Unfortunately, fixing “errors in the programming” doesn’t help unless you know in great detail how the program is supposed to operate — i.e. — you have your business process nailed down. With all the new instruments and services out there, I fear our financial system doesn’t model itself well to a good solution.

It would be much much cooler if this problem was being caused by a Super Villain and not the banking sector.

I think this is a job for an engineer rather than a mechanic – Bernanke et al might be content to tinker around the edges with a spanner but no amount of small-scale fixes will sort out the problems inherent in the system. An engineer is what’s needed to re-design things from scratch and make sure the financial component doesn’t malfunction so badly ever again.

Aye, decadant corporate culture and dwindling ethics were the root of problem. We need a new spirit of progressive regulation to counter future abuses such as these, but that won’t dig us out of the hole that were in.
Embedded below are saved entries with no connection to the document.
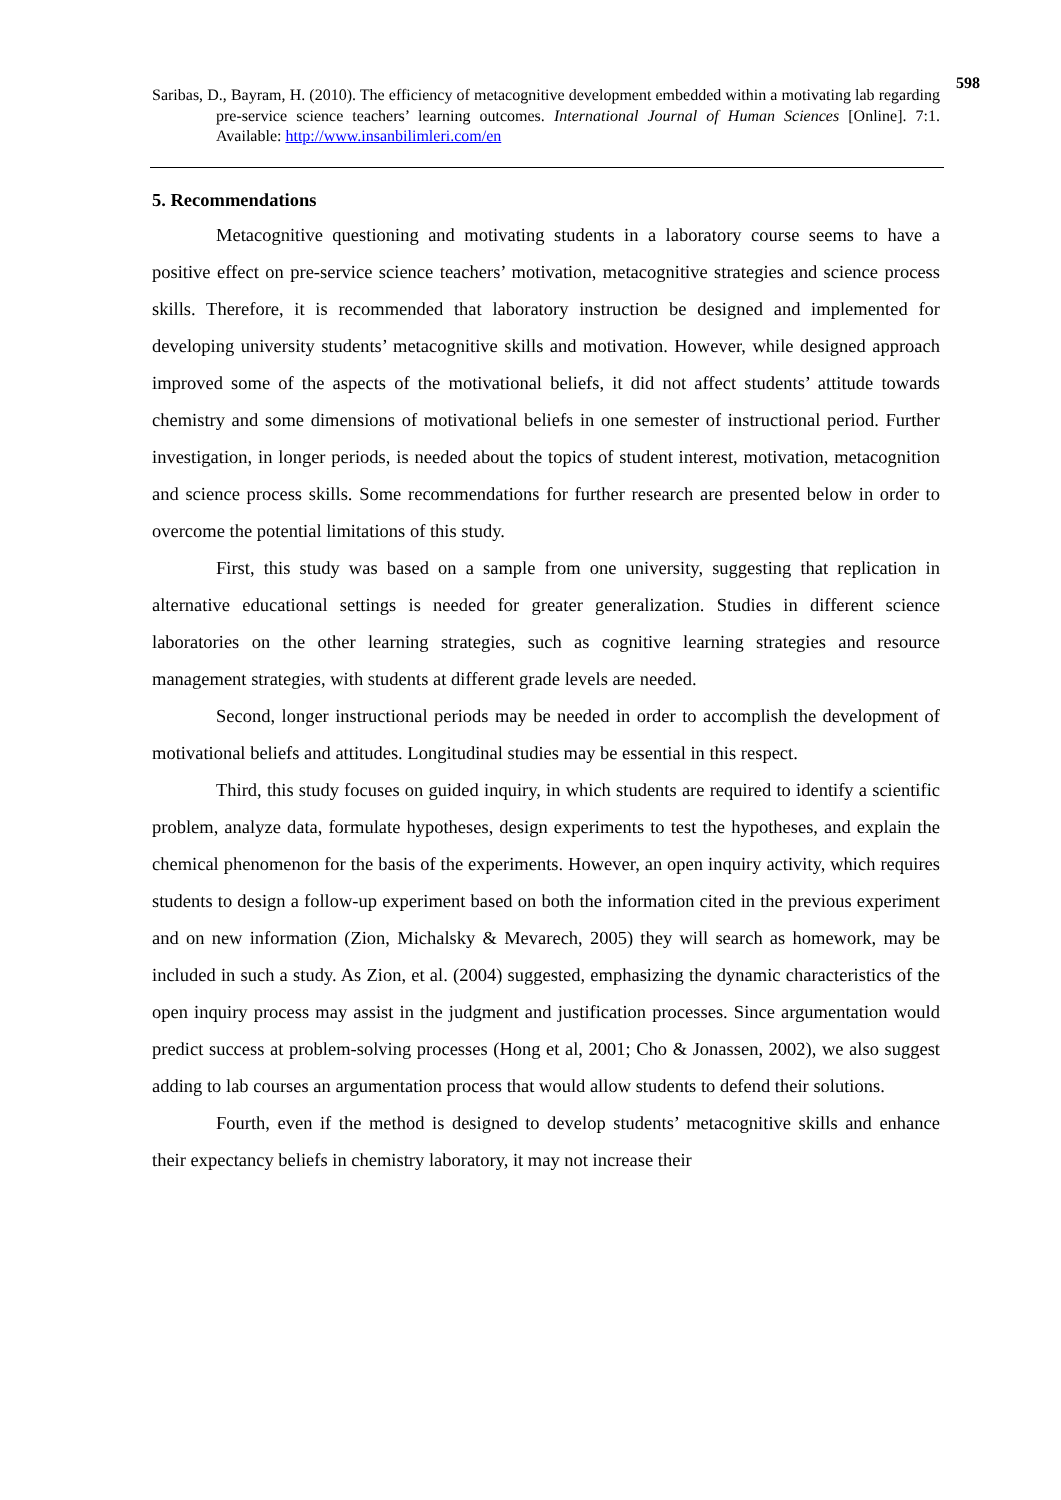598
Saribas, D., Bayram, H. (2010). The efficiency of metacognitive development embedded within a motivating lab regarding pre-service science teachers’ learning outcomes. International Journal of Human Sciences [Online]. 7:1. Available: http://www.insanbilimleri.com/en
5. Recommendations
Metacognitive questioning and motivating students in a laboratory course seems to have a positive effect on pre-service science teachers’ motivation, metacognitive strategies and science process skills. Therefore, it is recommended that laboratory instruction be designed and implemented for developing university students’ metacognitive skills and motivation. However, while designed approach improved some of the aspects of the motivational beliefs, it did not affect students’ attitude towards chemistry and some dimensions of motivational beliefs in one semester of instructional period. Further investigation, in longer periods, is needed about the topics of student interest, motivation, metacognition and science process skills. Some recommendations for further research are presented below in order to overcome the potential limitations of this study.
First, this study was based on a sample from one university, suggesting that replication in alternative educational settings is needed for greater generalization. Studies in different science laboratories on the other learning strategies, such as cognitive learning strategies and resource management strategies, with students at different grade levels are needed.
Second, longer instructional periods may be needed in order to accomplish the development of motivational beliefs and attitudes. Longitudinal studies may be essential in this respect.
Third, this study focuses on guided inquiry, in which students are required to identify a scientific problem, analyze data, formulate hypotheses, design experiments to test the hypotheses, and explain the chemical phenomenon for the basis of the experiments. However, an open inquiry activity, which requires students to design a follow-up experiment based on both the information cited in the previous experiment and on new information (Zion, Michalsky & Mevarech, 2005) they will search as homework, may be included in such a study. As Zion, et al. (2004) suggested, emphasizing the dynamic characteristics of the open inquiry process may assist in the judgment and justification processes. Since argumentation would predict success at problem-solving processes (Hong et al, 2001; Cho & Jonassen, 2002), we also suggest adding to lab courses an argumentation process that would allow students to defend their solutions.
Fourth, even if the method is designed to develop students’ metacognitive skills and enhance their expectancy beliefs in chemistry laboratory, it may not increase their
As far as solving our current economic problems, I would advocate a relatively Keynesian approach: a large increase of governmen -targetted in strategic places such as infrastructure and alternative-energy development. The government’s approach to send everyone a tax refund check will only provide a termporary bump, in my opinion, as so few consumer goods are produced here in America. Rather it would be much more efficient for the government to directly invest in America.

I aggree with Mr McKinlay in that the problem is that the engine is short of oil.

I disagree with Mr McKinlay in what the lacking oil is. The needed oil is PHYSICAL crude. Not the kind of liquidity any central bank can provide.

Isn’t $109 a barrel enough? How high a price is needed for economists to understand it?

In the new scenario where output is constrained by PHYSICAL limits, injections of liquidity only serve to increase the price of the limiting resource, its alternatives (grains and oil seeds through the biofuel arbitraging mechanism) and competing currencies which cannot be printed (gold) or are perceived not to be printed in such scale (euro).

Do a test yourself. Run a report from Feb 4 from
//www.gmtfo.com/reporeader/OMOps.aspx
See that the total amount of sloshing REPOs bottomed the first week of February at 15B. On Mar 10 they were 67B, mostly backed by MBS. Then look at price charts of WTI, gold and the euro. All three bottomed the first week of February. (“Bottomed” is a way of saying. $86, $888 and $1.44 are not exactly deep bottoms.) See what the injected USDs are doing?

This is the way from here: an ever higher oil price encourage more and more diversion of agricultural feedstock into biofuel production. The global poor wanting to eat effectively compete with the global wealthy and middle class wanting to fill up their tanks. Who gets outbid? What does “demand destruction” mean in this scenario?

If my thinking is too much reality for this blog, I will accept indications from Prof Krugman to get lost. I will only demand a comeback milestone, such as “until WTI is at 150″.

It’s only a slight overstatement to say that the ONLY thing that Wall Street has done in the past 30 years is to create and sell new types of derivatives. But financial derivatives are snake oil. Commodity derivatives are not snake oil – they are insurance. It makes good business sense for one company to buy risk from multiple commodity providers: risk buyers provide a useful service, and have a resonable expectation of profit through the use of spreading risk over many risk sellers. Risk sellers give up an increment of profit in exchange for reduced risk that gives them a better chance of weathering literal storms. This is a good exchange for both parties.

Financial derivates are different, because the holder of a financial asset has nothing to spend to buy insurance other than his risk premium. Once he spends his risk premium, he has given up the expectation of greater profit that he took on the additional risk to get.

Financial derivaties are not bought – they are sold. The buyers are bimbos bamboozled by Wall Street pedigrees. The sellers, in many cases, have bamboozled themselves.